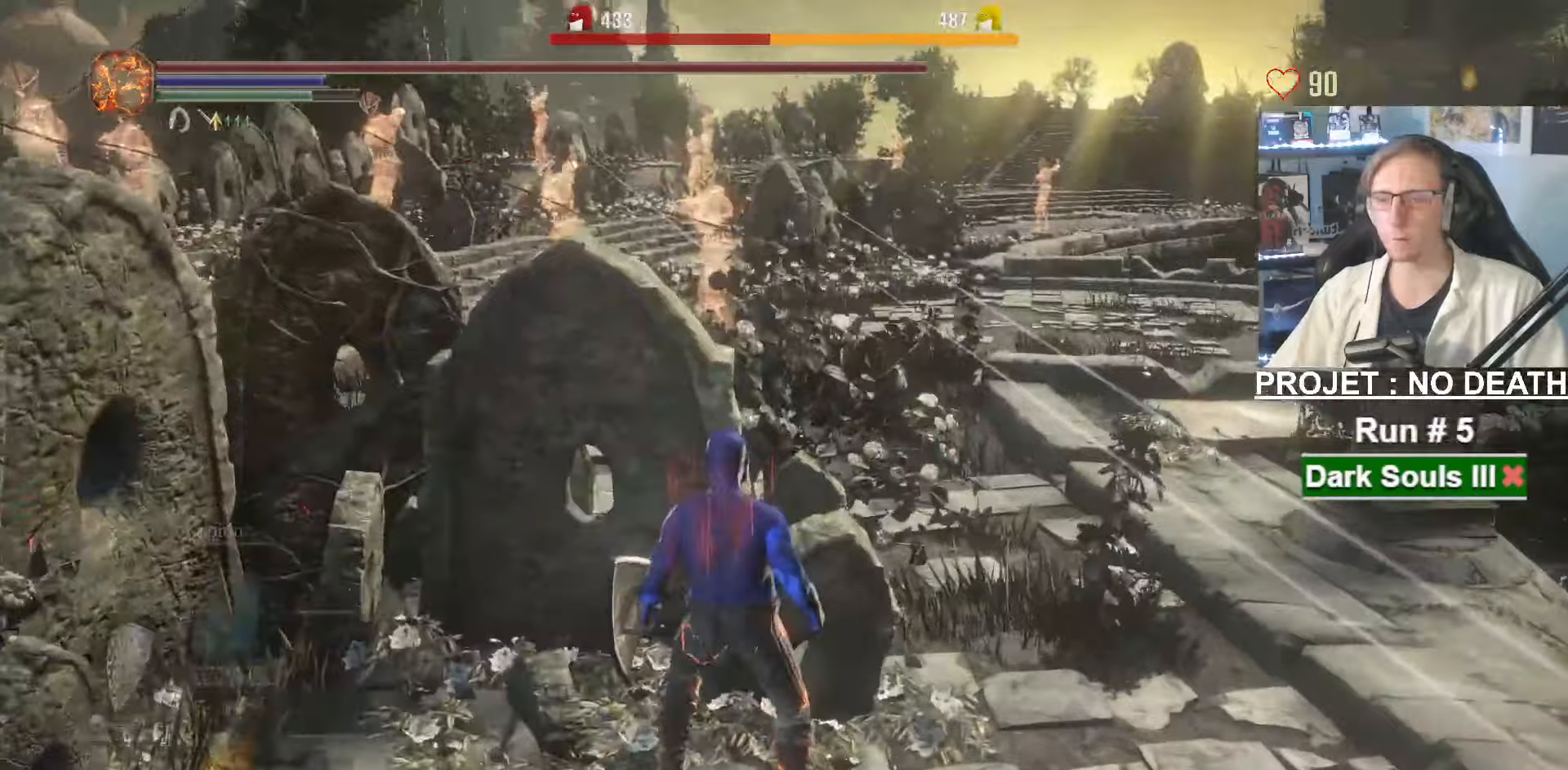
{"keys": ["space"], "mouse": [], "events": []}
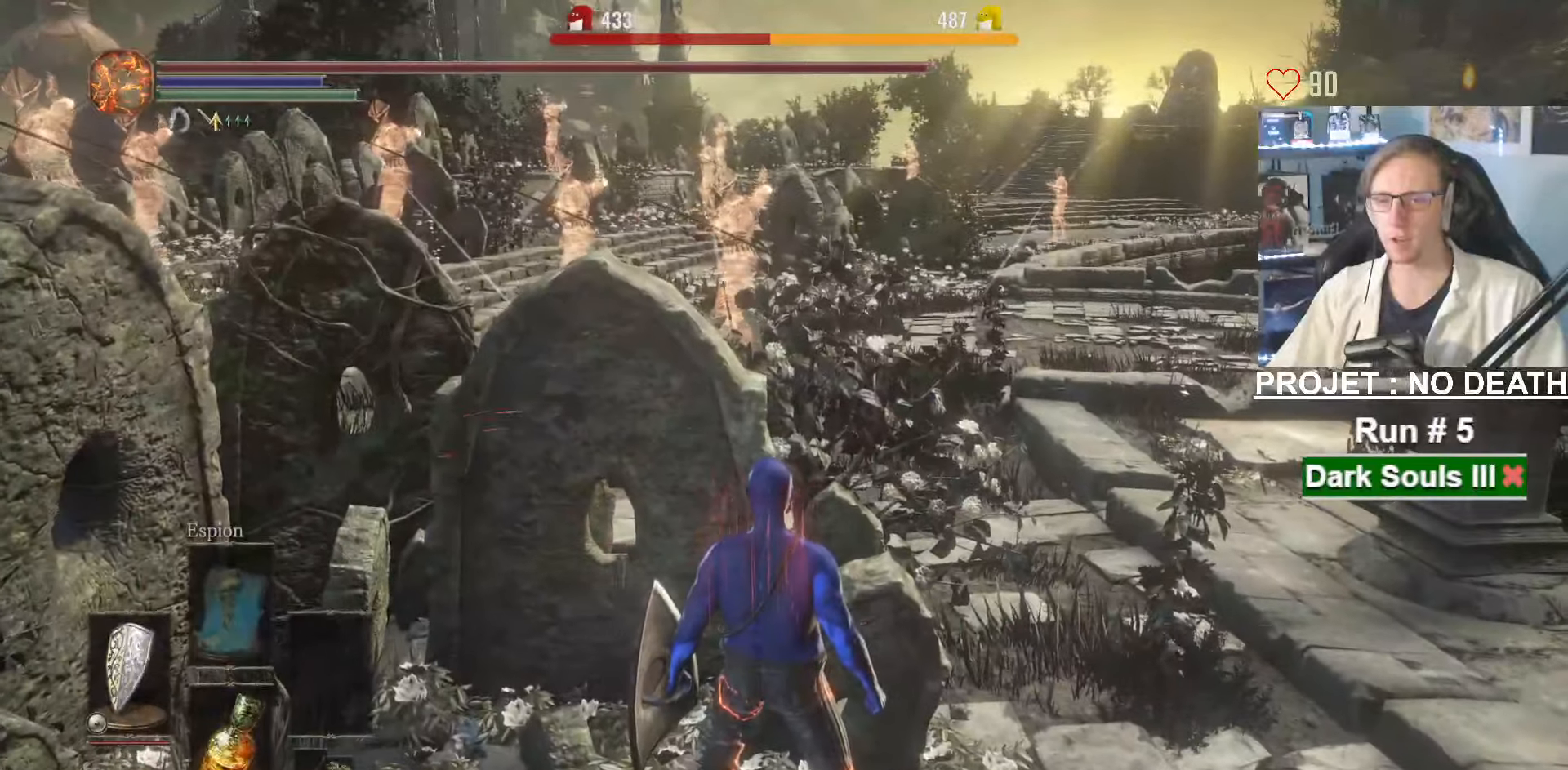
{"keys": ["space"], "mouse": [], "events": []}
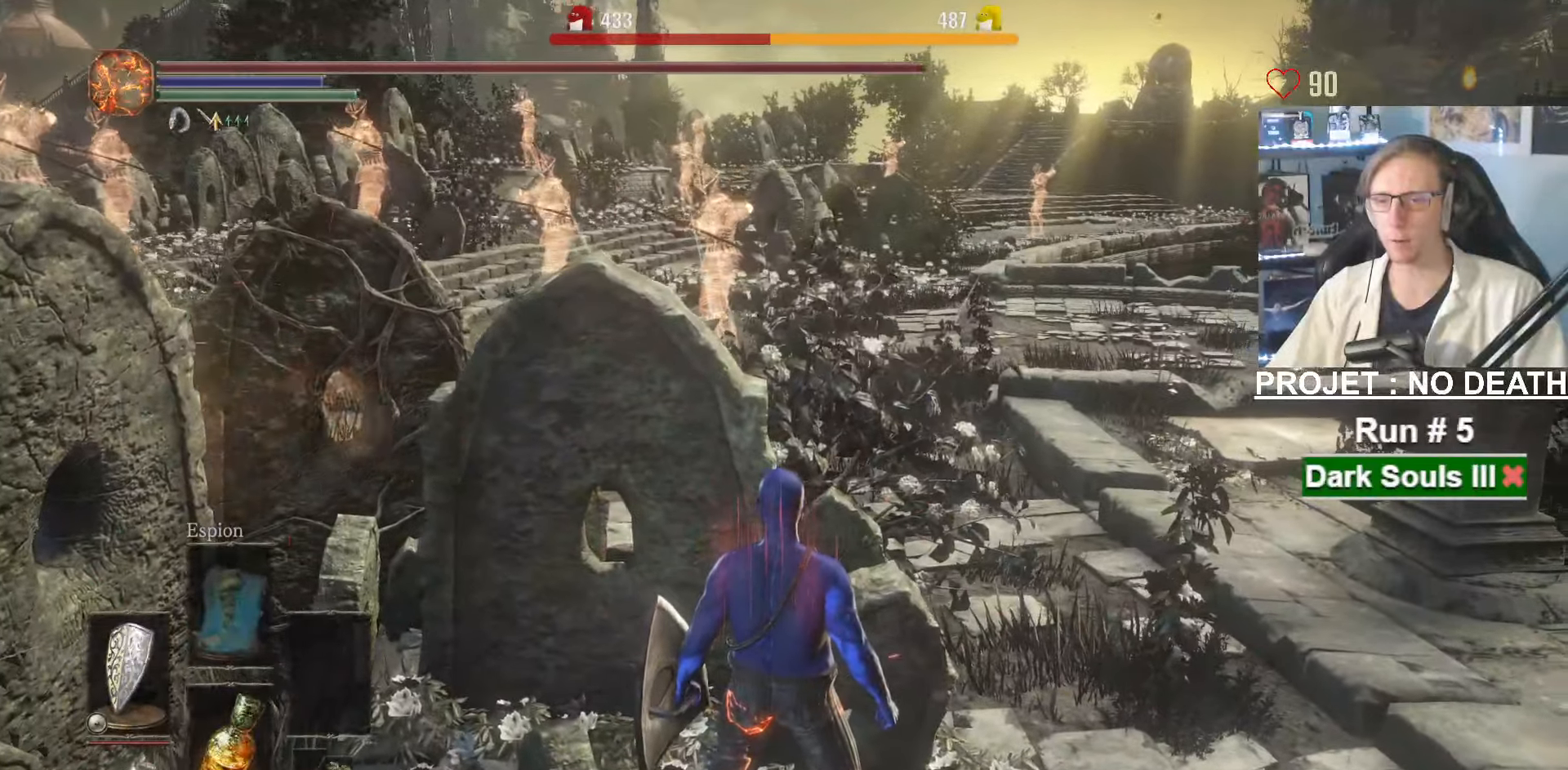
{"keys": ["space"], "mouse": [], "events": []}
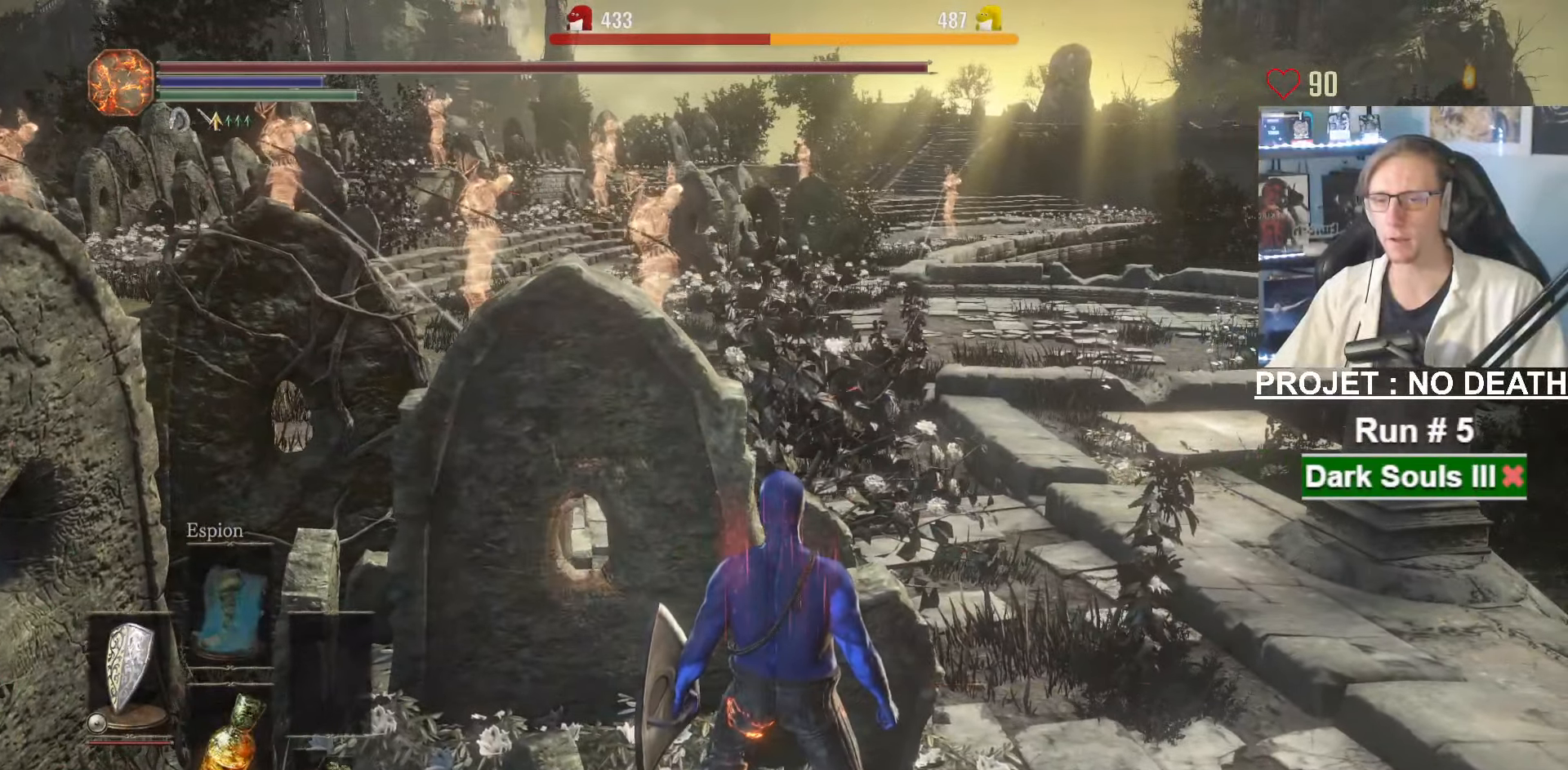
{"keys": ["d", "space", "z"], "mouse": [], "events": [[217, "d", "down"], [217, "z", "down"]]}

== Description of the task ==
Omit the pictures, then print the rest of the listing above exactly.

== Response ==
{"keys": ["space"], "mouse": [], "events": []}
{"keys": ["space"], "mouse": [], "events": []}
{"keys": ["space"], "mouse": [], "events": []}
{"keys": ["d", "space", "z"], "mouse": [], "events": [[217, "d", "down"], [217, "z", "down"]]}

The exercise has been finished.